4. Combination Therapy with PRMT5 Inhibitors and Ferroptosis Inducers
Researchers validated the combined therapeutic effects of the PRMT5 inhibitor GSK3326595 and ferroptosis inducers (such as erastin and RSL3) in multiple cancer cell lines and mouse models. The results showed that PRMT5 inhibitors significantly enhanced the anticancer effects of ferroptosis inducers, suppressing tumor growth. This effect was attenuated in FBW7-knockout cancer cells, further validating the mechanism by which PRMT5 inhibits ferroptosis by regulating GPX4 stability.
Conclusions and Significance
This study reveals the molecular mechanism by which PRMT5 enhances the stability of GPX4 through methylation at the R152 site, thereby suppressing ferroptosis. This discovery provides new insights into how cancer cells evade ferroptosis through metabolic reprogramming and offers a theoretical basis for developing cancer treatment strategies targeting PRMT5.
The combination therapy of PRMT5 inhibitors and ferroptosis inducers demonstrated significant anticancer effects in multiple cancer cell lines and mouse models, indicating its potential clinical application value. Additionally, methylation at the R152 site of GPX4 is associated with patient prognosis in various cancers, further supporting its importance in cancer therapy.
Research Highlights
- Innovative Discovery: First to reveal that PRMT5 enhances GPX4 stability through methylation at the R152 site, thereby inhibiting ferroptosis.

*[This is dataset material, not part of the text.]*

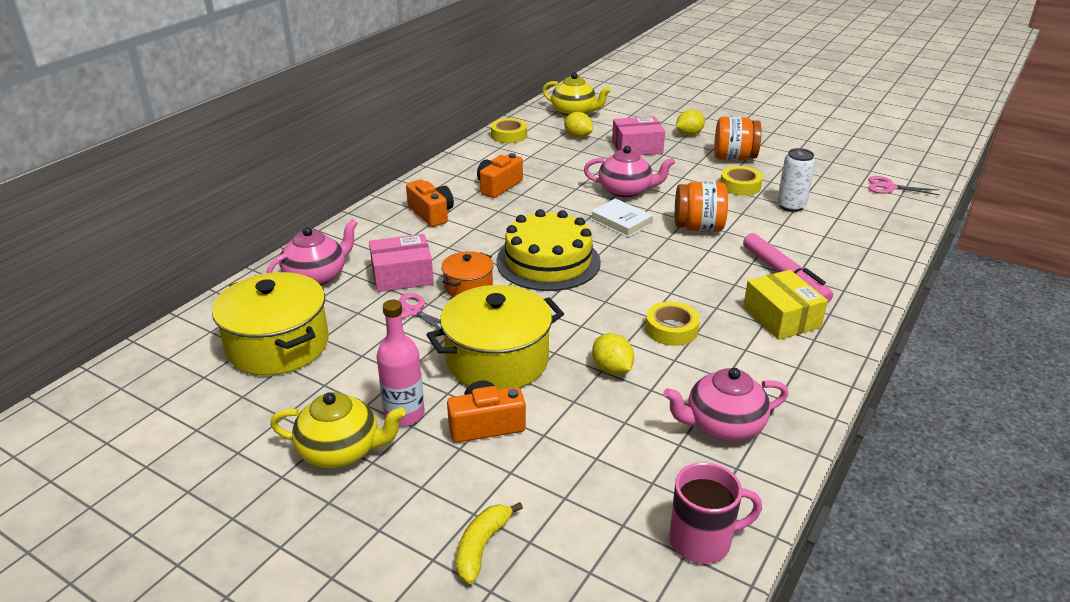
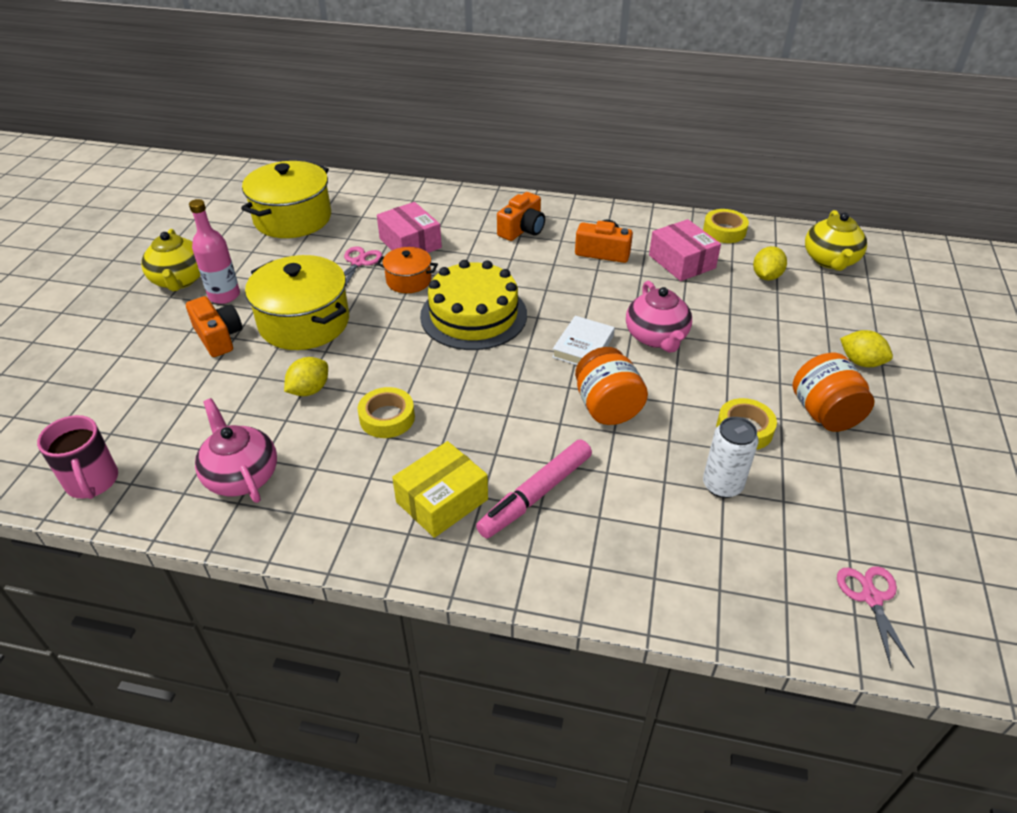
camera: 70 degrees right, 10 degrees up
(317, 277) = (389, 206): pink teapot -> none
(481, 547) = (86, 367): yellow banana -> none
(637, 147) = (779, 325): pink box -> pink box (682, 262)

- Combination Therapy Strategy: The combination of PRMT5 inhibitors and ferroptosis inducers showed significant anticancer effects in multiple cancer cell lines and mouse models, providing new insights for cancer treatment.
- Clinical Relevance: Methylation at the R152 site of GPX4 is associated with prognosis in various cancers, further supporting its potential application value in cancer therapy.
Other Valuable Information
This study also analyzed the spatial relationship between the R152 site and the T40/S44 phosphorylation sites of GPX4 using structural biology techniques, providing a structural basis for understanding how PRMT5 regulates GPX4 stability. Furthermore, researchers identified CK1 and GSK3β as potential key kinases responsible for the phosphorylation of GPX4 at T40/S44, offering clues for further research into the regulatory mechanisms of GPX4.
This study not only highlights the critical role of PRMT5 in ferroptosis regulation but also provides important theoretical and experimental support for developing new cancer treatment strategies.